|from the October 11, 2009 Newsletter, an On-the-Road
Having left Oregon on Monday afternoon, finally I crossed the Mississippi River into Mississippi on Thursday afternoon. At the Vicksburg Greyhound station I had a 3-½ hour wait for the daily southbound bus. The wait was OK, though. It was in the lower 90s, the air was silky-humid, and after a rainless summer dry- season in Oregon, Vicksburg's green lushness was wonderful.
The station was a small one and several bugs of a certain kind were clustering around its trash barrel and door. You can see one above.
I'd been thinking of Mexico and this bug was vaguely similar to the Chagas-Disease-spreading Chinche Hocicona bug I've run into in the Yucatan, so I wondered if this might be an interesting find.
When later I had internet connection, Bea, my bug expert in Ontario, quickly dispelled that notion. It was a "Largus Bug," a member of the genus LARGUS, probably Largus succinctus, in the "True Bug" insect order, the Hemiptera, so this was one time it was perfectly accurate to refer to an insect as "a bug."
Largus Bugs are general feeders, never inserting their strawlike proboscises into human skin, but rather sucking juices from a variety of plants such as oak, wax myrtle and other woodland foliage or even "weeds." In general they cause little injury to the plants upon which they feed.
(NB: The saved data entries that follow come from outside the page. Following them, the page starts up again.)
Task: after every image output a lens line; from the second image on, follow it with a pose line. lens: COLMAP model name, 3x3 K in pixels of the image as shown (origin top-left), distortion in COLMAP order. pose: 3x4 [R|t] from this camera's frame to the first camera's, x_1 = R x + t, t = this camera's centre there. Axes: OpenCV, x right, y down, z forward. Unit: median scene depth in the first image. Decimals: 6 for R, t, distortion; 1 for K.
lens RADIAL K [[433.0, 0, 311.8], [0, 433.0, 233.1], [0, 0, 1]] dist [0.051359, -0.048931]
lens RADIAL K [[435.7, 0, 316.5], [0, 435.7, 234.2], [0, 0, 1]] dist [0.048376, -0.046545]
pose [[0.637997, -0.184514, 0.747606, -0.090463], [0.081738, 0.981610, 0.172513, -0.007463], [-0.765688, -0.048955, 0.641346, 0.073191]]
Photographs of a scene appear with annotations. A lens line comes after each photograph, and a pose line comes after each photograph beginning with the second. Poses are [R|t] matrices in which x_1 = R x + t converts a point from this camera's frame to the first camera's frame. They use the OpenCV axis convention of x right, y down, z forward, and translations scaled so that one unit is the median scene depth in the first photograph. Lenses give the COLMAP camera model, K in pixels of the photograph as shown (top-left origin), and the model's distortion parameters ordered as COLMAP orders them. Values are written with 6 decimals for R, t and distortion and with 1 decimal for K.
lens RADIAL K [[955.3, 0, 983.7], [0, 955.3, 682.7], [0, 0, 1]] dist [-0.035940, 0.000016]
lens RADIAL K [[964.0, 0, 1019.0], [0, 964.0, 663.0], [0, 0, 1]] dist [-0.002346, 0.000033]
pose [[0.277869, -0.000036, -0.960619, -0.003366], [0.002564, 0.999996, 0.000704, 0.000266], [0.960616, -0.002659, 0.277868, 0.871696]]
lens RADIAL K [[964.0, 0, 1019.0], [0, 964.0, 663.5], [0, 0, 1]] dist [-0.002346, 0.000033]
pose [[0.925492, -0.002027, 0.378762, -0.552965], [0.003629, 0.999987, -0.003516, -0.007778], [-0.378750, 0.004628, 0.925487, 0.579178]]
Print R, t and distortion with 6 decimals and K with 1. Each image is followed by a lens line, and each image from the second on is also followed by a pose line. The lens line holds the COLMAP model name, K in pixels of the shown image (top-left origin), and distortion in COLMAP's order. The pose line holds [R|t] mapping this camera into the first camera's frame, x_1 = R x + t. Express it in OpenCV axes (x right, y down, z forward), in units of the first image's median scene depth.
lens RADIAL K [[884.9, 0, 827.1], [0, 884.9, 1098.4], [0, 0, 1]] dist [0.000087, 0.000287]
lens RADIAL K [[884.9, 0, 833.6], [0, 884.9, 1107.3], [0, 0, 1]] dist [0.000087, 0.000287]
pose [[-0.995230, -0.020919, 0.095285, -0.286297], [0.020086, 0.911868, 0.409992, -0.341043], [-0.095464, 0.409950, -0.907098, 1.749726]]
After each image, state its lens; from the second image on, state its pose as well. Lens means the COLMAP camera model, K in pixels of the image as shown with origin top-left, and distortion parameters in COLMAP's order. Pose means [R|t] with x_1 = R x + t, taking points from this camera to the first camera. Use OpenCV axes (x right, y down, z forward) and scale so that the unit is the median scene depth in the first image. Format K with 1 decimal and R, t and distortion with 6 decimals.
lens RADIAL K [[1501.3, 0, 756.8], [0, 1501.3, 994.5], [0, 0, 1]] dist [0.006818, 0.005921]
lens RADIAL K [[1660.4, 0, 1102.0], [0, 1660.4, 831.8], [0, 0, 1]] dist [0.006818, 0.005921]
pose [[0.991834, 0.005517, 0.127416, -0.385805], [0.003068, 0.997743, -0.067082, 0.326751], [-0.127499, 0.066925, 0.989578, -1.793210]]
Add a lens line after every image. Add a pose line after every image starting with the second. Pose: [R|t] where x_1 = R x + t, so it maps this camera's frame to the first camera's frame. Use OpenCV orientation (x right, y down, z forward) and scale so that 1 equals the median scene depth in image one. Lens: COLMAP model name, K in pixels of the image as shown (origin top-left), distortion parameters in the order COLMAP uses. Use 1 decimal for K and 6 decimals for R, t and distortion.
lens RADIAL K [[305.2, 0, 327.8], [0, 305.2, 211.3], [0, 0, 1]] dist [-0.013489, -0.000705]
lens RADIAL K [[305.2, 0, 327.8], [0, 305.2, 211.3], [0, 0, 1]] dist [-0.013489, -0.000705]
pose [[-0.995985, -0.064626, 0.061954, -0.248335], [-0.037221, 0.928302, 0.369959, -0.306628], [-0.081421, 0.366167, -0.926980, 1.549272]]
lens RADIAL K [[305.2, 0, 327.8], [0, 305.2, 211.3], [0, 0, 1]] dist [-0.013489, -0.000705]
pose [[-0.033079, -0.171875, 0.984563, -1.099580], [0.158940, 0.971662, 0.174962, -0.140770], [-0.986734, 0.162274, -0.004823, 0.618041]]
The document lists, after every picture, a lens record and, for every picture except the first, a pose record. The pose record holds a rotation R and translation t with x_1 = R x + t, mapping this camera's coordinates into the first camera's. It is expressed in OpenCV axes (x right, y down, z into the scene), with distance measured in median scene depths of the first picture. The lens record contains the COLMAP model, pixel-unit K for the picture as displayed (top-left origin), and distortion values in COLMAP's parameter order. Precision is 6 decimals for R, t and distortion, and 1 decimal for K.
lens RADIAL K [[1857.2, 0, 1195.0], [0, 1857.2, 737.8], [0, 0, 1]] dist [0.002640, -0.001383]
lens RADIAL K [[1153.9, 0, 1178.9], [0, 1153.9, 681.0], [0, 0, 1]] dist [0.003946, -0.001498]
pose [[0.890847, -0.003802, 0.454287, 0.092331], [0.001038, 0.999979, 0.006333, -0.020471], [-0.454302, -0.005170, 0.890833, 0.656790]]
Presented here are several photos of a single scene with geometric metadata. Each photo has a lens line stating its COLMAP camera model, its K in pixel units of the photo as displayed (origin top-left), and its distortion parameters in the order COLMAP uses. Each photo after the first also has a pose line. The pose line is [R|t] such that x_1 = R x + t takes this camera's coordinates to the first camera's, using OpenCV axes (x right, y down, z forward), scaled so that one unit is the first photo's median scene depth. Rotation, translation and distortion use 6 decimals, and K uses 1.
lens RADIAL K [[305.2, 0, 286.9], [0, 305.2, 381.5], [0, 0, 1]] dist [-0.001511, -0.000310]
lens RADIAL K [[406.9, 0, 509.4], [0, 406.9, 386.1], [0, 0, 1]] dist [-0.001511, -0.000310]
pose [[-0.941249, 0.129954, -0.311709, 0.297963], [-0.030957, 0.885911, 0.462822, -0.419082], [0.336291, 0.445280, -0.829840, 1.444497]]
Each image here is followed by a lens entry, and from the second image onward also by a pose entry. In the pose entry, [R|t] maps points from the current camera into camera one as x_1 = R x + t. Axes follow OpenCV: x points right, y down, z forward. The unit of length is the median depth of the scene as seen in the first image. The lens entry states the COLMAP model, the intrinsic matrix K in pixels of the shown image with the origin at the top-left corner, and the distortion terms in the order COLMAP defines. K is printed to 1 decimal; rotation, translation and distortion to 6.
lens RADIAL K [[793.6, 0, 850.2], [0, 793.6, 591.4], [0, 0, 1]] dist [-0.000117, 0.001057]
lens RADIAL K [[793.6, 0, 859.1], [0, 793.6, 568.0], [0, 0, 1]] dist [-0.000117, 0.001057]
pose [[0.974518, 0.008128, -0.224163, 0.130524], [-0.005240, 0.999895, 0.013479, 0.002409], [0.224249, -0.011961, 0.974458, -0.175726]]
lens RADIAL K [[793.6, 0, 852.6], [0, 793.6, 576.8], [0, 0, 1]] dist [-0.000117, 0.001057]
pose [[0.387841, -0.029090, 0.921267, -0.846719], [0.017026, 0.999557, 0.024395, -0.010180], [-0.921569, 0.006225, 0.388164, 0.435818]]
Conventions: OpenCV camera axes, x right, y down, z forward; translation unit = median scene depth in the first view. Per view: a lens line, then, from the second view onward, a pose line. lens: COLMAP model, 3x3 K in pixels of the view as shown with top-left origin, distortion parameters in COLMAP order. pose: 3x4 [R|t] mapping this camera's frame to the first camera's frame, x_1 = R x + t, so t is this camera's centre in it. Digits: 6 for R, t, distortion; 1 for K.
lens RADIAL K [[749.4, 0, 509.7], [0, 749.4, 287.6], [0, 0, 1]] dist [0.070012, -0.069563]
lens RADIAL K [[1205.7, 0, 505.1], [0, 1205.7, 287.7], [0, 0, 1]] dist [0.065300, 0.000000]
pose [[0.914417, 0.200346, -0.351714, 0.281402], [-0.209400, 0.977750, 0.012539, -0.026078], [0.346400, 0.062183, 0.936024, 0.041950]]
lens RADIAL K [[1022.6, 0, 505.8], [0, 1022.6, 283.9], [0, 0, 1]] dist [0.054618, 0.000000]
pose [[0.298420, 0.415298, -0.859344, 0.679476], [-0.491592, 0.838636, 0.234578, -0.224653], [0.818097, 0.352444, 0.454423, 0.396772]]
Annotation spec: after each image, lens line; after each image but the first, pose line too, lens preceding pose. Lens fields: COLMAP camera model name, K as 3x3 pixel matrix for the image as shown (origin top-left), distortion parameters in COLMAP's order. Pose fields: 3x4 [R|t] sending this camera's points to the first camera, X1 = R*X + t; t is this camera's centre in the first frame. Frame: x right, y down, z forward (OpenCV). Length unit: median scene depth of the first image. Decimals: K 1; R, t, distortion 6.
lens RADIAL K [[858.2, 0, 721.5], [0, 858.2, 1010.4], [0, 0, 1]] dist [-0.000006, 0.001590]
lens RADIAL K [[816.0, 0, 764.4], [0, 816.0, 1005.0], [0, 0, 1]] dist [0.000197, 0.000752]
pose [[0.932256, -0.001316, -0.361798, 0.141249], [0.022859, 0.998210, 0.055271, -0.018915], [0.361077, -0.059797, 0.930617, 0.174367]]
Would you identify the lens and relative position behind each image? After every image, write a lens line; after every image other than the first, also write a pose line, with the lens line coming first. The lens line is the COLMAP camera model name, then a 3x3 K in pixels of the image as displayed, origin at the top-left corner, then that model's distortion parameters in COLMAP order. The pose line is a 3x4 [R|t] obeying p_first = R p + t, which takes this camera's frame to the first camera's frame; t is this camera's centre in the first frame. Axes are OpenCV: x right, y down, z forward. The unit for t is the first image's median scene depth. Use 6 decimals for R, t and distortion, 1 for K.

So, why were they so abundant that day around the Vicksburg Greyhound Station? I read that "... in the fall nymphs and adults leave their host plants and seek cracks and crevices in which to spend the winter. They can be common around the home during the fall, crawling randomly around the ground."
So, last Thursday up at Vicksburg, despite the hot, summery afternoon, the Largus Bugs were sensing fall in the air, were looking for nooks and crannies in which to overwinter, and the Vicksburg Greyhound Station apparently showed some possibilities for a lot of them!